Opposition Leader Roy McTaggart said government’s planned reduction in the mandatory quarantine period for vaccinated travellers is ‘downright dangerous’ when Cayman is yet to reach the herd immunity threshold.
McTaggart, in a statement Thursday in response to Premier Wayne Panton’s announcement, at the government press briefing on Wednesday, that the quarantine period for vaccinated travellers was being cut from 10 days to five, said the Opposition disagrees with the change ahead of Cayman vaccinating at least 75% of the population.
“We have seen travellers test positive for Covid-19 after 15 or longer days in quarantine. When in Government, we considered this as an option and ruled it out because we did not believe it prudent or safe until we had sufficient numbers of people vaccinated. I hope the Government understands the risk,” McTaggart said in his statement.
On Wednesday Chief Medical Officer Dr. John Lee confirmed five fully vaccinated travellers, over three months, had tested positive for COVID-19.
New quarantine period not good for business
McTaggart said, in the statement, a five-day quarantine period will do nothing to bring visitors to Cayman as “tourists are not going to want to spend half of their 10-day vacation in quarantine”.
At present, only essential travel is allowed in Cayman, a point Tourism Minister Kenneth Bryan reiterated at Wednesday’s press briefing.
Despite this, McTaggart said, the new reduced quarantine period will further strain local businesses surviving on the domestic economy.
“A reduced quarantine of 5 days will encourage residents to travel over the summer, thus further injuring local businesses relying on local spending to remain open. We believe that staycations, dinners, lunches and nights-out by residents will be severely affected by the reduced quarantine period,” he said.

* _Requirement_
In two sentences, summarize the news text above on the shorter quarantine period.

* _Extracted material_
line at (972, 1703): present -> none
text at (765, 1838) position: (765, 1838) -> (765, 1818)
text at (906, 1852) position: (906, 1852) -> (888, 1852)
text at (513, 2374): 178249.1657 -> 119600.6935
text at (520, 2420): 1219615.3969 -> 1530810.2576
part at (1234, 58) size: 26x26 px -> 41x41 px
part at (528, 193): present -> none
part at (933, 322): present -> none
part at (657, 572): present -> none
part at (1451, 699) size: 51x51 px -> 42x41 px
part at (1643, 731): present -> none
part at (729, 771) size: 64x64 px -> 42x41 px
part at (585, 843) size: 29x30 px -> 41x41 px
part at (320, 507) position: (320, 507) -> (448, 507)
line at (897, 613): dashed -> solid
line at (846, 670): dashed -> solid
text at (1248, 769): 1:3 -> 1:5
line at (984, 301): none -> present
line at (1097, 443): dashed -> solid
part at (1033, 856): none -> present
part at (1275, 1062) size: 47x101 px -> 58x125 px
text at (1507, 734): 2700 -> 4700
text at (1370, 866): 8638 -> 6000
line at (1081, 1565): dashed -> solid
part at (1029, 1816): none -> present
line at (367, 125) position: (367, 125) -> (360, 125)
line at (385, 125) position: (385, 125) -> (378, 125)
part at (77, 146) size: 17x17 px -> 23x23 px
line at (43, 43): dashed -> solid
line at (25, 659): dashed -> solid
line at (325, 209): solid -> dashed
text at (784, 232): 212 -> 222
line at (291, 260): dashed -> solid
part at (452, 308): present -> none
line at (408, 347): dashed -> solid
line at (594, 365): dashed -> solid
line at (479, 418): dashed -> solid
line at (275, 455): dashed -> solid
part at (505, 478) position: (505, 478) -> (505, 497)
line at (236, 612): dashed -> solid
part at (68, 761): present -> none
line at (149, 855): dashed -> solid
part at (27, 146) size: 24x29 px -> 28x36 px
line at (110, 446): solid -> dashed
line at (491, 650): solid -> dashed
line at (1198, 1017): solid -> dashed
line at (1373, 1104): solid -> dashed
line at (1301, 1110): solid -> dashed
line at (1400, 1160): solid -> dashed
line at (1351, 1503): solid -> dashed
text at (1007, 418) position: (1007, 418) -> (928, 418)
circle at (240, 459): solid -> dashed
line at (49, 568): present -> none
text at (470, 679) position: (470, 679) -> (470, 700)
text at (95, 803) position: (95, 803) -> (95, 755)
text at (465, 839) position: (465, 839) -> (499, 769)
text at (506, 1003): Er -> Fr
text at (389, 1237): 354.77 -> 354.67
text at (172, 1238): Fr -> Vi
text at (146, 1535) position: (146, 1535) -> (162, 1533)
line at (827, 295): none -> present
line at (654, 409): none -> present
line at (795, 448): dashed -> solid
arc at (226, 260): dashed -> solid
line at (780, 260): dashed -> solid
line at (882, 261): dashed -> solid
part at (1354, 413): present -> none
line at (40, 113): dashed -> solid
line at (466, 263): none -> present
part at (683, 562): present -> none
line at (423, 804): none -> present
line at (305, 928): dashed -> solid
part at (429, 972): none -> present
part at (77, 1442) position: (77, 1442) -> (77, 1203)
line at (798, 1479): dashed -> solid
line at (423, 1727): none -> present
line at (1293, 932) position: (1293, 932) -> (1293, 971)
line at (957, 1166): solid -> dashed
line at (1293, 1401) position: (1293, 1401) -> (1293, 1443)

* _Reply to the exercise_
Opposition Leader Roy McTaggart called the government's plan to cut quarantine for vaccinated travelers from 10 days to five "downright dangerous," saying the Opposition disagrees with the change before Cayman vaccinates at least 75% of the population. He also argued that a five-day quarantine will do nothing to bring visitors and will encourage residents to travel over the summer, further injuring local businesses that rely on local spending.